# A miracle?



## sabrina1977 (Apr 14, 2002)

ok this might sounds very bizard and its very bizard news to me,3 week ago i was on here complaning about my IBS and ovary pain and all the problemes i had since i was 17 years old with cysts on my ovaries and pre-cancer cells ect....BUT i change something that might of been one of my big problemes of IBS,i'm taking a anti-depressent call celexa,now i had 2 depression in my life time and the put me on that for the rest of my life because of my nervous stomac....i would take 10mg every morning then i cut down to half,but anyways the point is , in the morning before i would take it i would go the the bathroom do a #2 and have no pain,but then the minute i would take the celexa pill, i would get pain when i would #2 and go like 8 times in the morning like almost if the pill was fighting with my intestine,So i did a test i cut down to half of half of one, but i also toke my celexa at night before going to bed,its been 3 weeks, its a miracle i swear the pain is gone, my orary pain is gone my IBS is gone away and i dont even think about the bathroom or being sick during the day anymore everything is gone away,( for now at less) i know that before my period i will have a little IBS but that's normal, but even last time i had my period the pain was like nothing, i think i found for my self my probleme and also i cut down slowly off thoses celexa, i hate pills,anyways, does anybody have a story like mind? and is it all my my head? or is it really true?i would like to know what you guys know thanks !


----------



## Kathleen M. (Nov 16, 1999)

Antidepressants are commonly used for IBS and other pain.
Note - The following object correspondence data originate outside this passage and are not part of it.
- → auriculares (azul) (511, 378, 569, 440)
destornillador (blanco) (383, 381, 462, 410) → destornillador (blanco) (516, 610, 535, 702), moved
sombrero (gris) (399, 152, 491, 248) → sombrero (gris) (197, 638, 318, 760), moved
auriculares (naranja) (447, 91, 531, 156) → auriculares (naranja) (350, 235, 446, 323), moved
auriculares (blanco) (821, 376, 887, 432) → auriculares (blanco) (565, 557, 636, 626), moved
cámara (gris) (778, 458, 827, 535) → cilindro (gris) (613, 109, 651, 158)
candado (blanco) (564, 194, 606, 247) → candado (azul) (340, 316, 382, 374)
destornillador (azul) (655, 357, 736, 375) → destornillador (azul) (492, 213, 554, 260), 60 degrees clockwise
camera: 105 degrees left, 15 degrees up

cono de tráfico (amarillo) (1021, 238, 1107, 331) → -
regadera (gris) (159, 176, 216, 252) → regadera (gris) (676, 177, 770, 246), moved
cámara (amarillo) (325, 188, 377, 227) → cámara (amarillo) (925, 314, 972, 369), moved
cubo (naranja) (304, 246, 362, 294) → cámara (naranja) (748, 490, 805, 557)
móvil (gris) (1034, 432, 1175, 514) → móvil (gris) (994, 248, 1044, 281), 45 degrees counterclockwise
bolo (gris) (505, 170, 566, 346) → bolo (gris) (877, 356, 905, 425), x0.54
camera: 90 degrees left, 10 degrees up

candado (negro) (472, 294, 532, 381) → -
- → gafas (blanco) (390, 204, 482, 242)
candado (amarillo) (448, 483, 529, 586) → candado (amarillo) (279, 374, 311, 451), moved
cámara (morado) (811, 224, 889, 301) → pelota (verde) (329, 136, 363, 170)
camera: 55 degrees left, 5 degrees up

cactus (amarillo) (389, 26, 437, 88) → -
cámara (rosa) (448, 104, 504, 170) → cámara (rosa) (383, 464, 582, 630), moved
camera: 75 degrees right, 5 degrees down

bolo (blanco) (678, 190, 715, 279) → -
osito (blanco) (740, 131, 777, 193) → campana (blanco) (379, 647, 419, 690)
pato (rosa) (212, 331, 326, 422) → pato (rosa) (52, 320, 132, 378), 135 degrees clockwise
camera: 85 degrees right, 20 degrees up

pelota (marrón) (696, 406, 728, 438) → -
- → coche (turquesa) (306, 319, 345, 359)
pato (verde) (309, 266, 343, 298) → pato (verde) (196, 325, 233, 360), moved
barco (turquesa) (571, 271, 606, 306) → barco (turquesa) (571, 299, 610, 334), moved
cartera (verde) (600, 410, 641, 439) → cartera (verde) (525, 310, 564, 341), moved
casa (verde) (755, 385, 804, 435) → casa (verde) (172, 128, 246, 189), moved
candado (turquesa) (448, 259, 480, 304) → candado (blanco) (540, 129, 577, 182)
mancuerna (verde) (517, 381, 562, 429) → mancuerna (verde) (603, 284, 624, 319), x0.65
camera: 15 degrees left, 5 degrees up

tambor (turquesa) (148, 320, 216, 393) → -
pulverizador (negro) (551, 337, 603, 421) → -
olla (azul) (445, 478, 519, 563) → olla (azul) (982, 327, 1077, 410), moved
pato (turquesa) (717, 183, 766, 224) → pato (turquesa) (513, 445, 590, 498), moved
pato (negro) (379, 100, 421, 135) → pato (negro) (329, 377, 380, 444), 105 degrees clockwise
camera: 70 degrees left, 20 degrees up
The pain nerves in the gut use the same neurotransmitters as the mood nerves in the head.The body often uses the same chemical signals over and over for many different things in the body. This sometimes means one drug may work for many different conditions (Even if the FDA only approved it for one, the drug doesn't know which one it is supposed to do). Unfortunately that is also why drugs often have side effects in many different parts of the body.


----------